Il était évidemment impensable que les deux Français quittent leur hôte sans lui faire de cadeau. Fred Souchon avait toute une collection de lunettes de soleil qu'il avait trouvées sur le Mont Blanc - pour les enfants. Le dernier jour, il a offert les siennes au propriétaire, comme une forme de remerciement pour l'agneau. Celui-ci était complètement ravi parce qu'il passe presque tout son temps en montagne avec ses agneaux.
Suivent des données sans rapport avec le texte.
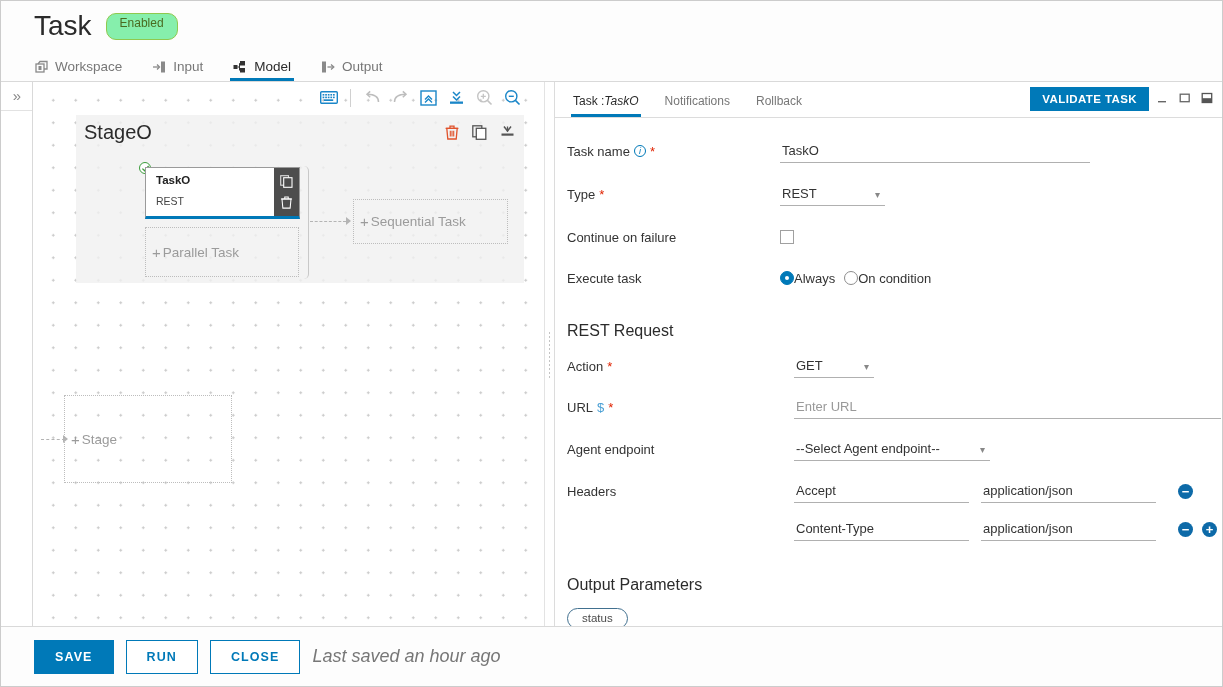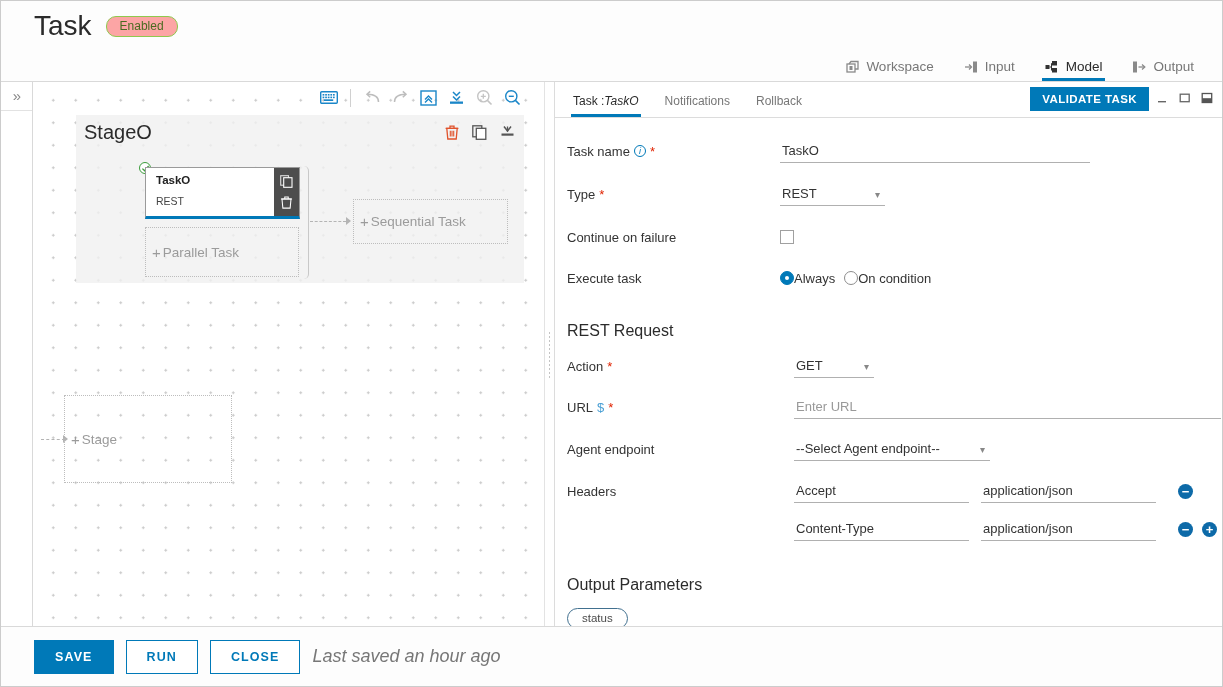"Enabled" .badge-enabled { background: #fca5a5 -> #86efac; padding: 2px 13px 2px -> 2px 13px 8px }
“Même si on n'a pas pu voler autant qu'on l'aurait souhaité, le Kyrgyzstan est un merveilleux pays pour voler." La plupart des sommets sont facilement accessibles à pied, et dans la vallée il y a des immensités d'étendues herbeuses pour se poser. C'est pourquoi Fred Souchon et Martin Beaujouan y retourneront, quoi qu'il arrive - avec plein de cadeaux à offrir.
PS: Au fait, tu peux appeler ce pays Kirgisistan or Kirgisien aussi bien que Kyrgyzstan. Ca veut dire le pays des "quarante filles" car selon la tradition, cette terre a été colonisée par quarante familles, originaires d'une grande variété d'ethnies différentes. .
Fred est un pilote de parapente, un alpiniste et un guide de haute-montagne enthousiaste. Sa profession est d’être guide-secouriste à Chamonix.
Martin est un moniteur de parapente et il dirige l'école de parapente AlpWind à Chamonix. Il a traversé le Kyrgyzstan en vol bivouac avec Fred. Il a aussi volé 2,700 km à travers le Chili et le Pérou avec Antoine Girard.